Los Yaniqueques son un plato emblemático de la República Dominicana, también conocidos como 'yaniqueques' o 'johnnycakes'. Estas tortitas fritas tienen sus raíces en la influencia culinaria taína y africana, adaptadas a través de los siglos para convertirse en un alimento básico de la cocina dominicana. Su nombre proviene de la pronunciación local de 'johnnycakes', un panecillo que los colonos ingleses llevaron al Caribe.
La textura de los yaniqueques es verdaderamente única: crujientes por fuera con un interior suave y ligeramente denso. El sabor predominante es el del maíz, con notas terrosas y un toque salado que los hace perfectamente adictivos. Cuando se fríen correctamente, adquieren un color dorado uniforme que es visualmente atractivo y promete una experiencia crujiente con cada bocado.
Tradicionalmente, los yaniqueques se sirven como acompañamiento de platos principales como el sancocho, el mofongo o el pescado frito. Sin embargo, también pueden disfrutarse solos, espolvoreados con un poco de sal o acompañados de salsa de ajo. Su versatilidad los convierte en un alimento perfecto para cualquier momento del día, desde el desayuno hasta la cena.
Para la presentación, se recomienda servirlos calientes recién salidos del aceite, colocados en una canasta forrada con papel absorbente para eliminar el exceso de grasa. Pueden disponerse en forma circular o apilados, decorados con ramitas de cilantro o perejil fresco. En la mesa dominicana, los yaniqueques suelen compartirse en familia, pasándose de mano en mano mientras se disfruta de una comida casera.
Un consejo importante es mantener el aceite a temperatura constante para evitar que los yaniqueques absorban demasiado aceite y queden pesados. La masa debe tener la consistencia adecuada - ni demasiado líquida ni demasiado espesa - para que se esparza uniformemente en el aceite caliente. La tradición dicta que el mejor yaniqueque es aquel que tiene pequeños burbujeos en la superficie mientras se fríe.
Este plato representa la esencia de la cocina dominicana: sencilla, sabrosa y llena de historia. Cada bocado transporta a las calles de Santo Domingo, donde los vendedores ambulantes preparan estos deliciosos discos dorados que han alimentado generaciones de dominicanos y conquistado paladares alrededor del mundo.

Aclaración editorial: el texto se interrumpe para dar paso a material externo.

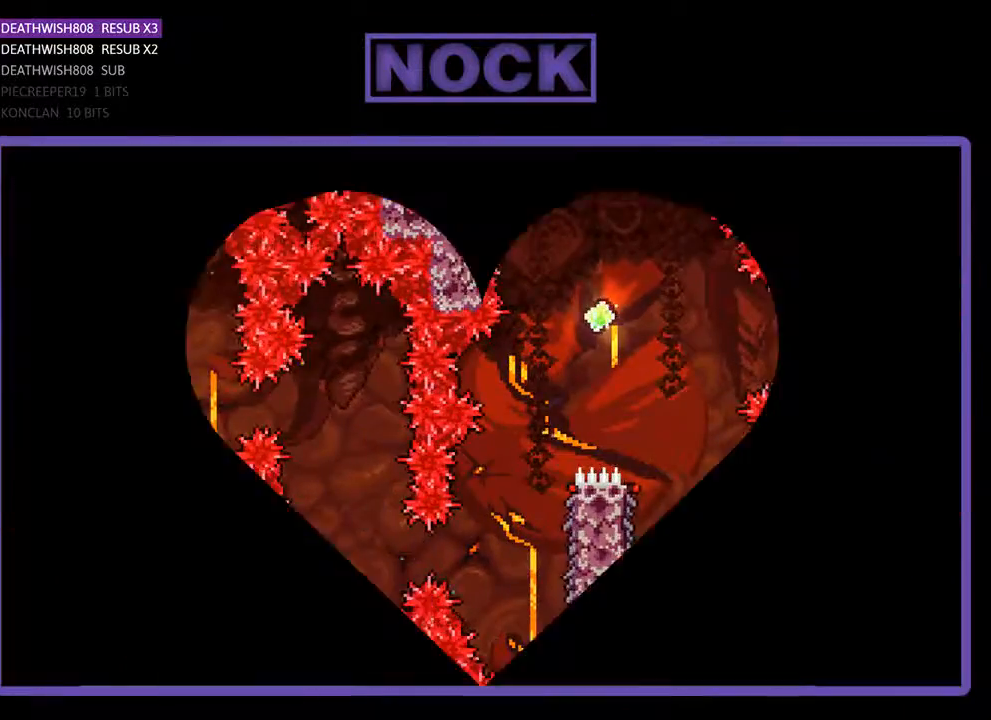
{"buttons": ["R2", "DPAD_RIGHT"], "events": []}
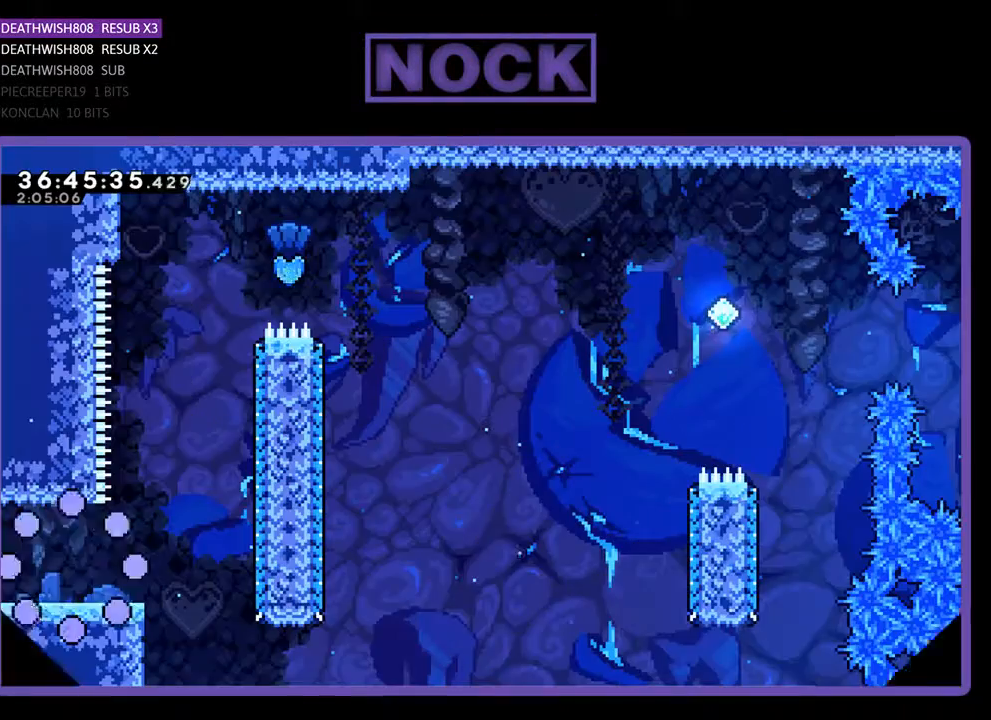
{"buttons": ["R2", "DPAD_RIGHT"], "events": []}
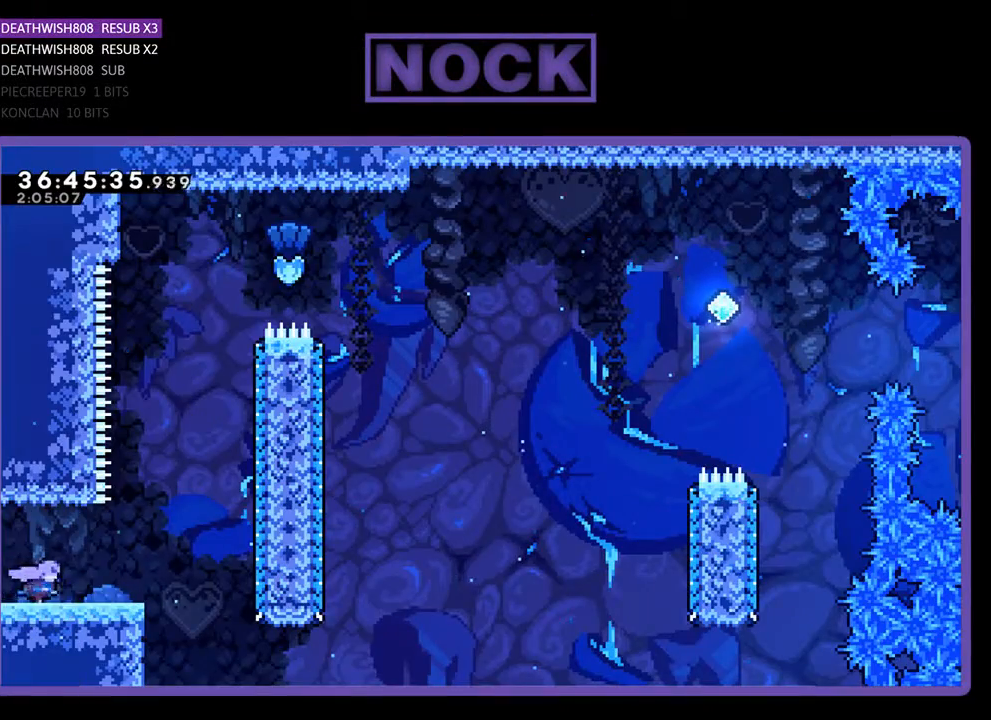
{"buttons": ["CROSS", "R2", "DPAD_UP"], "events": [[333, "CROSS", "down"], [400, "DPAD_RIGHT", "up"], [400, "DPAD_UP", "down"]]}
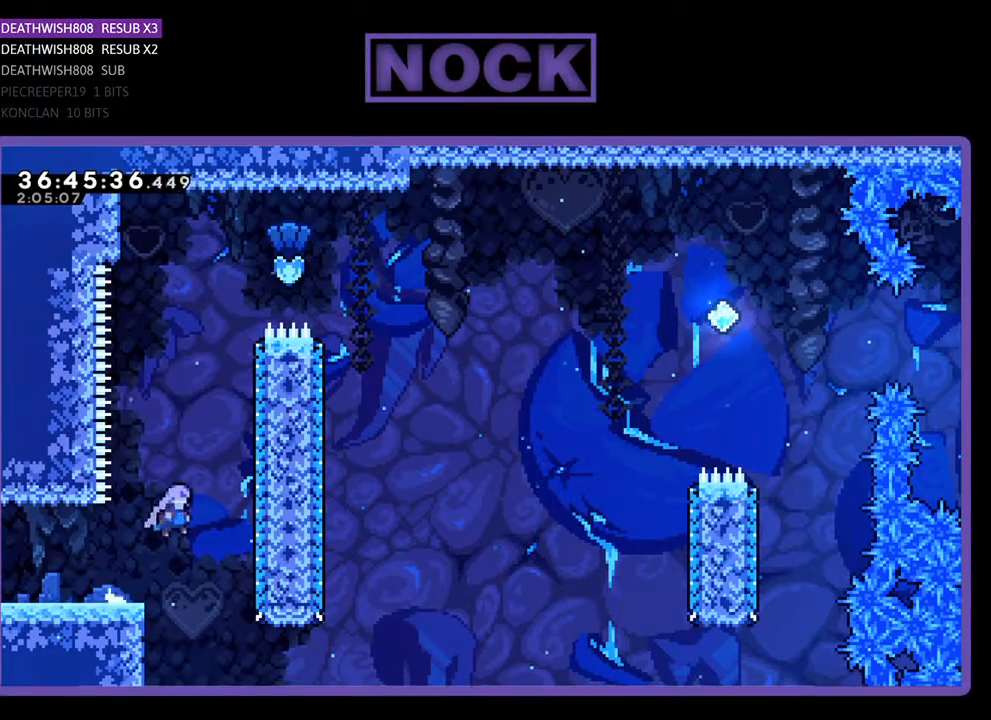
{"buttons": ["R2", "DPAD_UP"], "events": [[100, "CROSS", "up"], [167, "CIRCLE", "down"], [467, "CIRCLE", "up"]]}
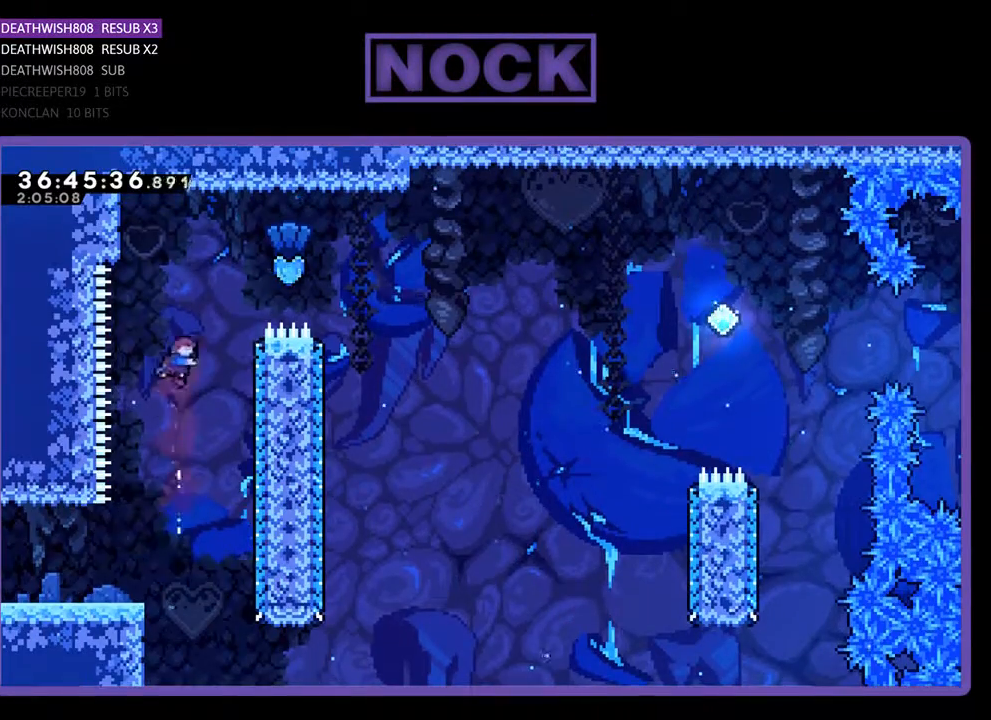
{"buttons": ["R2", "DPAD_RIGHT"], "events": [[67, "CIRCLE", "down"], [67, "DPAD_RIGHT", "down"], [267, "DPAD_UP", "up"], [400, "CIRCLE", "up"]]}
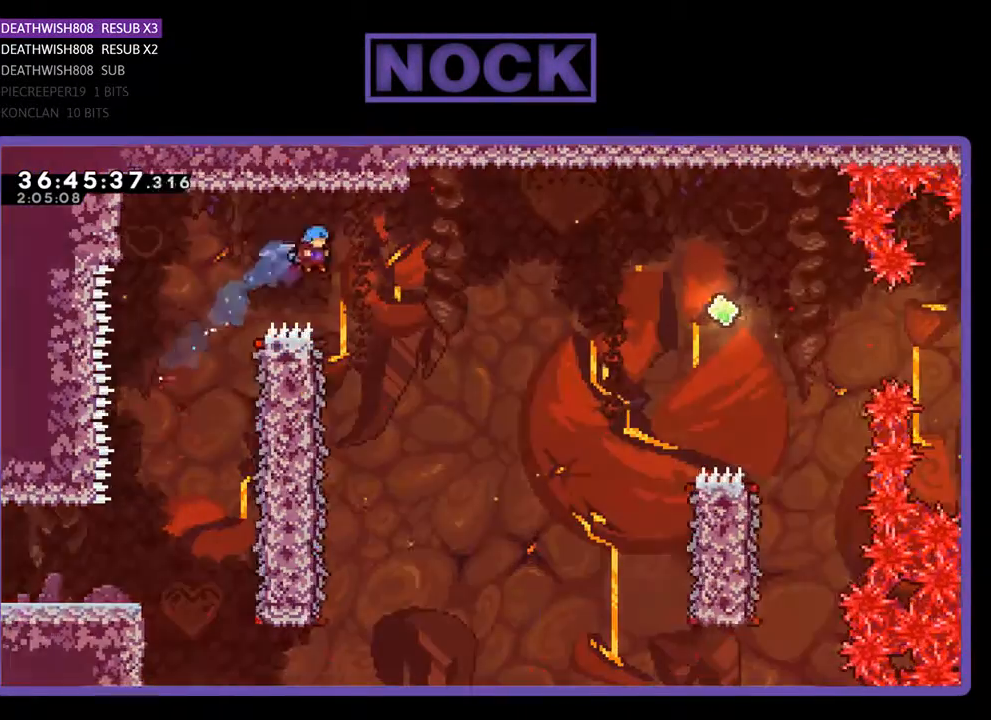
{"buttons": ["R2", "DPAD_LEFT"], "events": [[200, "DPAD_RIGHT", "up"], [433, "DPAD_LEFT", "down"]]}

Añadir 100g de queso rallado (cheddar o mozzarella) a la masa antes de agregar el agua.
Aumentar el azúcar a 2 cucharadas y añadir 1 cucharadita de canela en polvo a la masa.
Sustituir la harina de trigo por harina integral para una versión más saludable.
Guardar en un recipiente hermético a temperatura ambiente. Para recalentar, colocar en horno precalentado a 180°C durante 5 minutos o en sartén caliente sin aceite.